* [Before-and-after object listings]:
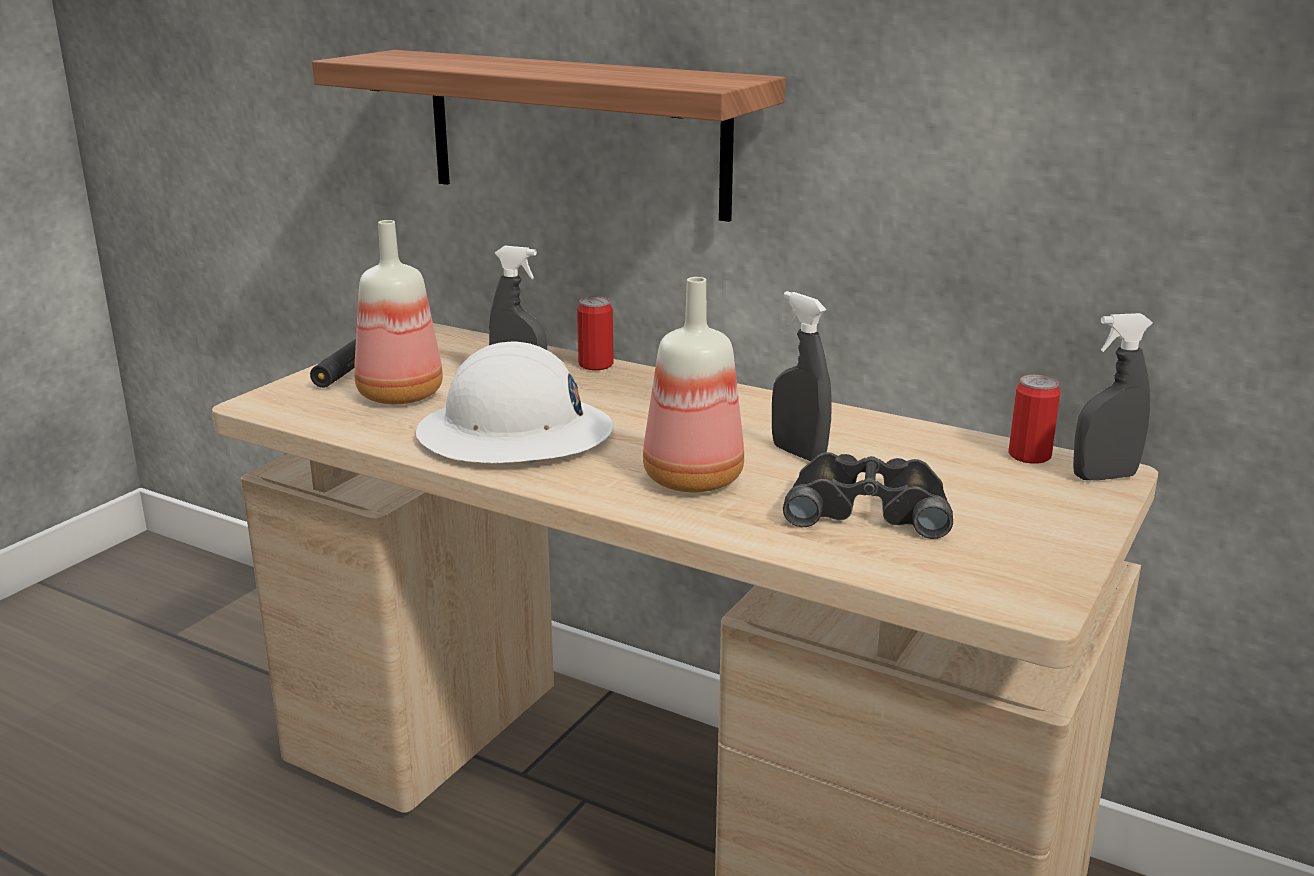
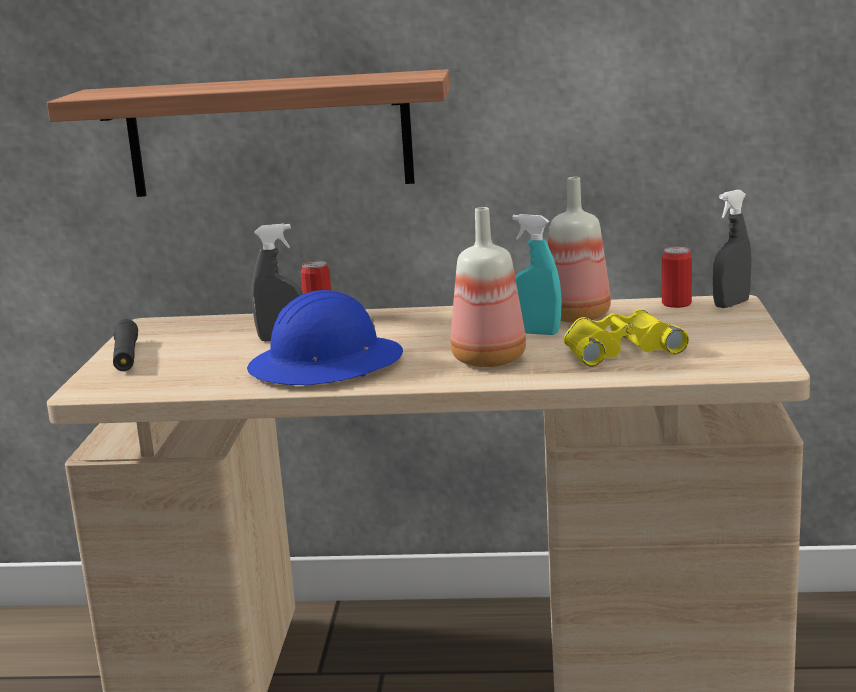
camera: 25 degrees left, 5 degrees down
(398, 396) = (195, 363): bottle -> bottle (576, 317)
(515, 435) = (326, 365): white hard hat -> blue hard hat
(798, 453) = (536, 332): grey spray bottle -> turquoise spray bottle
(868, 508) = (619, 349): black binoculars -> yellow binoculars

* [The task]:
Among the lines of the data, which ones contain the word "bottle"? Show them.

* [Task response]:
(398, 396) = (195, 363): bottle -> bottle (576, 317)
(798, 453) = (536, 332): grey spray bottle -> turquoise spray bottle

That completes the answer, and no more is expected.